Newspaper: Clipping featuring illustration of "Ruins of 'Iranistan'"

Newspaper: Clipping featuring illustration of "Ruins of 'Iranistan'"

Wood engraving


P. T. Barnum (associated with)
Frank Leslie (created by)
Discovery Museum and Planetarium (previously owned by)
1858 (Date published)
paper
4" H X 6" W
Illustration titled "Ruins of 'Iranistan', Bridgeport, Ct., Late the residence of P. T. Barnum.  From a daguerreotype by Lewis and Mallory, of Bridgeport."   The illustration was published in Frank Leslie's Illustrated News in January 2, 1858.  The home burst into flames late on the night of December 17,1857, the cause thought to be smoldering ashes from a workman's pipe falling on an upholstered bench where the men sat to eat their midday meal.  No one was living in the house at the time; Barnum was having work done in preparation for the family to move back in.  The print shows the former home having burned to the ground, the few remains being the chimneys and the front entry staircase.  Fallen timbers from the structure are shown on the foundation.  Three gentlemen in top hats are gazing at the damage.  Outbuildings on the estate are visible in the distance.  

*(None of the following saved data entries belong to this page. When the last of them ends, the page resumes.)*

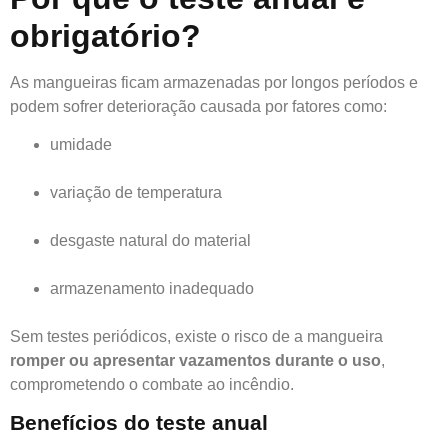
obrigatório?
As mangueiras ficam armazenadas por longos períodos e
podem sofrer deterioração causada por fatores como:
umidade
variação de temperatura
desgaste natural do material
armazenamento inadequado
Sem testes periódicos, existe o risco de a mangueira
romper ou apresentar vazamentos durante o uso
,
comprometendo o combate ao incêndio.
Benefícios do teste anual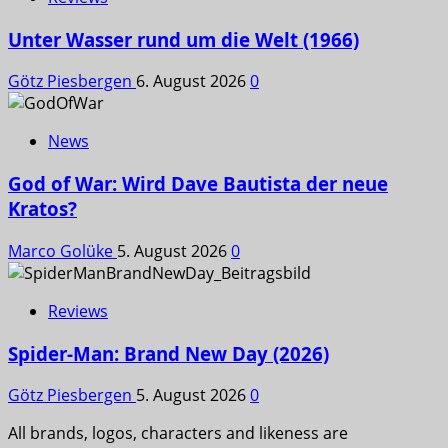
Unter Wasser rund um die Welt (1966)
Götz Piesbergen
6. August 2026
0
News
God of War: Wird Dave Bautista der neue
Kratos?
Marco Golüke
5. August 2026
0
Reviews
Spider-Man: Brand New Day (2026)
Götz Piesbergen
5. August 2026
0
All brands, logos, characters and likeness are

Iranistan was P. T. Barnum's country home from 1848 to 1857, which he described as an "oriental villa."  It was located on a seventeen-acre site that was on the eastern border of the town of Fairfield.  (Later the area was annexed by Bridgeport.)  It was designed in the Moorish revival style by Leopold Eidlitz, and was modeled very closely upon the Royal Pavilion in Brighton, England, which Barnum greatly admired and wished to replicate for his Fairfield Avenue home.  It cost $100,000.  According to Barnum's autobiography, a lot of furniture and artwork was saved from the fire; a number of those items are in the holdings of the Barnum Museum.